9.) "Hit The Road" - As a musician the blues/funk feel of this track made it one hell of a song and one of my favorites on the release!

10.) "There's A Knowing" - This track is nothing but cool!!!!!
11.) "Counts 77" - Vinnie double-tracked his rhythm guitar riff at the end of this intro section.  At the end of the musical intro Kelly counts the band in.  There was a rhythm arrangement change for the musical verse.  As soon as the rhythm change of the musical verse takes effect you can tell Deep Purple had an influence on the writing of this song.  The lyrical chorus had a huge hook attached to it.  There were a couple lead guitar licks connecting the first chorus with the second verse.  Vinnie's lead guitar solo was after the second chorus.  The choruses had very sweet hooks attached to them.

     First off, is Red Zone Rider a super group?  I guess that question could be debatable.  It all depends on how big of a classic rock and hard rock fan you are.  Therefore, I try to be realistic.  I know most general rock fans out there have no clue who Kelly Keeling, Vinnie Moore or Scot Coogan are.  However, I know who they are and I know you have one of the greatest songwriters in Kelly Keeling, one of the most underrated guitarist in Vinnie Moore and one hell of a drummer drummer Scot Coogan who has played with Nikki Sixx (Mötley Crüe), Ace Frehley (KISS) and Stephen Pearcy (Ratt).  This makes Red Zone Rider not only a super group however the ultimate super group.  The trio work so well together if you did not know this was their freshman release you could argue that they have been together for years.  One of the biggest reasons all these songs work so well is because there are absolutely no ego issues.  The other is just plain great musicianship! 

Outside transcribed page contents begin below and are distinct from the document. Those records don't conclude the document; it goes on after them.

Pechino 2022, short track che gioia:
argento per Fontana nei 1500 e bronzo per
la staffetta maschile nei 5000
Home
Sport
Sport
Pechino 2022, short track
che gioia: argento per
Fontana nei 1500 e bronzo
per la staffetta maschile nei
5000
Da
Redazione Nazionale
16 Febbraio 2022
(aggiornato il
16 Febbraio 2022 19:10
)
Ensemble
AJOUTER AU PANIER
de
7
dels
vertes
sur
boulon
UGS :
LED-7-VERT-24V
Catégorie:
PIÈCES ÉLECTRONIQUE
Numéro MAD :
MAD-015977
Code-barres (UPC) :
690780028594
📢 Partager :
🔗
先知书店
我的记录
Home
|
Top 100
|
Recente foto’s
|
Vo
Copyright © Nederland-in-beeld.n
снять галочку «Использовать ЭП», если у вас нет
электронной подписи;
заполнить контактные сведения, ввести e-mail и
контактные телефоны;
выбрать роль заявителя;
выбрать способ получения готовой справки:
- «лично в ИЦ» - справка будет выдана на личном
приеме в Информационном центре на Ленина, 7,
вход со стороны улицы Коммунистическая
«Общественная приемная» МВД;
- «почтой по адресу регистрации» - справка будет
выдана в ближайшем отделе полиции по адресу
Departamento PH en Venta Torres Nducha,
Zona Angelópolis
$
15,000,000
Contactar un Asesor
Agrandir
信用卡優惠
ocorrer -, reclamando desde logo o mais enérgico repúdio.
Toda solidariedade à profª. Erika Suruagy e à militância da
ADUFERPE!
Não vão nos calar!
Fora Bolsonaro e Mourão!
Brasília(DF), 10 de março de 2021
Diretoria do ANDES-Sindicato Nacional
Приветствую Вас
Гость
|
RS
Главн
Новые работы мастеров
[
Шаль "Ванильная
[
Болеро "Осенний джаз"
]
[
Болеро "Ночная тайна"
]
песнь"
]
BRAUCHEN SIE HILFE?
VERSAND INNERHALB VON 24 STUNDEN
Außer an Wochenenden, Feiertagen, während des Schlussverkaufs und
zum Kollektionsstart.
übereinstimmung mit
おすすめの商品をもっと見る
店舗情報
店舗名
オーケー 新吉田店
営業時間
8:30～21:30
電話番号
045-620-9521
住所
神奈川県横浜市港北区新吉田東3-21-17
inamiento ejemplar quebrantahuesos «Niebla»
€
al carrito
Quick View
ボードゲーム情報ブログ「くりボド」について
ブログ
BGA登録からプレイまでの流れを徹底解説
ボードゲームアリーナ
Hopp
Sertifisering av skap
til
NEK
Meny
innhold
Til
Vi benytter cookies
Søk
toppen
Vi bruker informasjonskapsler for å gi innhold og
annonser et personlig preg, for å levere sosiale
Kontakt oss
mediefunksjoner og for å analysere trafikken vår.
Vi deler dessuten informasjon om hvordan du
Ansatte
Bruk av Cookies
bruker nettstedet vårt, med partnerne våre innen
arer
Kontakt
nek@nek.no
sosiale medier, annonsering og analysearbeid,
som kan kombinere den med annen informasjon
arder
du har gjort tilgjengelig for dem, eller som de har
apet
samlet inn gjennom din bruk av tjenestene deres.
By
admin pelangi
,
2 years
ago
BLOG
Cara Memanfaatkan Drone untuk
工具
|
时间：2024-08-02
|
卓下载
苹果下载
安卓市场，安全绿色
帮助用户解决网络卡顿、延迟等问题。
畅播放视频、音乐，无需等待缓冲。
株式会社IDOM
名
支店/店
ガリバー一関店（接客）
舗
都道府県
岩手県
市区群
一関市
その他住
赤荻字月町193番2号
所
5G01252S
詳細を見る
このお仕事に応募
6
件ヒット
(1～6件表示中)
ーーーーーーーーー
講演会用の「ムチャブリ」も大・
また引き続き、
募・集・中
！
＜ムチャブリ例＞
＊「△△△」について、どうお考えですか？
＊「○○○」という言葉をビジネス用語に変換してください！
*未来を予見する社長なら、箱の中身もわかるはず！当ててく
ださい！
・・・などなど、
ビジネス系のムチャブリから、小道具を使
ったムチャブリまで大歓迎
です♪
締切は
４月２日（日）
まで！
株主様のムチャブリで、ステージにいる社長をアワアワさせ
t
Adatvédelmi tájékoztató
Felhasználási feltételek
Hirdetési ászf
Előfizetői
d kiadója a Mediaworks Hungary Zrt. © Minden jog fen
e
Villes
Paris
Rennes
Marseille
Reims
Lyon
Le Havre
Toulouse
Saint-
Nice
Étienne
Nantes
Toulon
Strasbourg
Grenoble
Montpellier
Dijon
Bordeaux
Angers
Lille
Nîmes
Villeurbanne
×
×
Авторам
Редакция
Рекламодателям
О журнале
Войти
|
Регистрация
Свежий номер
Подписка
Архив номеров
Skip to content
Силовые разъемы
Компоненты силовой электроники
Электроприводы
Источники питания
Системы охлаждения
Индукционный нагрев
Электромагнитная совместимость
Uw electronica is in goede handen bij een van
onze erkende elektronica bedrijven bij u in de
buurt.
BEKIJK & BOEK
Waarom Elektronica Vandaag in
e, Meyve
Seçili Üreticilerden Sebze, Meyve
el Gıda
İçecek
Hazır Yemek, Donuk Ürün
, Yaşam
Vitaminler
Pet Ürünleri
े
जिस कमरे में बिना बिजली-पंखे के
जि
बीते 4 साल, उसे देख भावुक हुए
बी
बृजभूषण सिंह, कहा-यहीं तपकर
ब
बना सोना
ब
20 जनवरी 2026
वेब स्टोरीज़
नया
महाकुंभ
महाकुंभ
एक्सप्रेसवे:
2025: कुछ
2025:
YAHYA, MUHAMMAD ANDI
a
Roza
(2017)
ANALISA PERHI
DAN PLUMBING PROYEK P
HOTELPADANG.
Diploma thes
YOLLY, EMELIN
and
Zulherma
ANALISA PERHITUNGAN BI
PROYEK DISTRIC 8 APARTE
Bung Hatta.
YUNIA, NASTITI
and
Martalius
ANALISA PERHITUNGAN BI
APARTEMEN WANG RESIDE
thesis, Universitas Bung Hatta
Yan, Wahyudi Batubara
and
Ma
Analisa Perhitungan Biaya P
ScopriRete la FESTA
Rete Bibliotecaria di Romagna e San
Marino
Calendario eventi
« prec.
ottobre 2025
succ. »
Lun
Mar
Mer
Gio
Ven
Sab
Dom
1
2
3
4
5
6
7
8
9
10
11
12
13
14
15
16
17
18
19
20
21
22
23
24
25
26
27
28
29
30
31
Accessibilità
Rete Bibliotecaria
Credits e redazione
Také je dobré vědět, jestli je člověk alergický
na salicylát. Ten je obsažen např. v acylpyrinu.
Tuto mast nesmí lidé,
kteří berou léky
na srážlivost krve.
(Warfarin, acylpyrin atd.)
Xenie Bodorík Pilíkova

     Are the songs on this release the best songs Kelly has written in his twenty-four years in the music business?  Not by a long shot, however, the eleven tracks on this CD are some of the greatest songs he has ever sung!  I do not think I have ever heard him sound better!!  As for Vinnie, I have been a fan of his since 1988 when I heard his instrumental version of George Harrison's "While My Guitar Gently Weeps"  on his release titled, 'Time Odyssey' released the same year.  He is in his prime and his guitar work on this was some of the best, if not his best, I have ever heard him play!!!!  Kelly and Vinnie made Scot's job easy.  All he had to do was find the groove and stay in the pocket.  With that said, Scot is a better drummer than I feel most people give him credit. 
     There absolutely is not a bad song on the CD.  It is one of those releases you will be able to put in your CD player hit play and walk away listening to it from beginning to end.  I have no doubt this release will be on Blast Magazine's "Top Five CD's of the Year". This is an essential release for all rock and roll fans!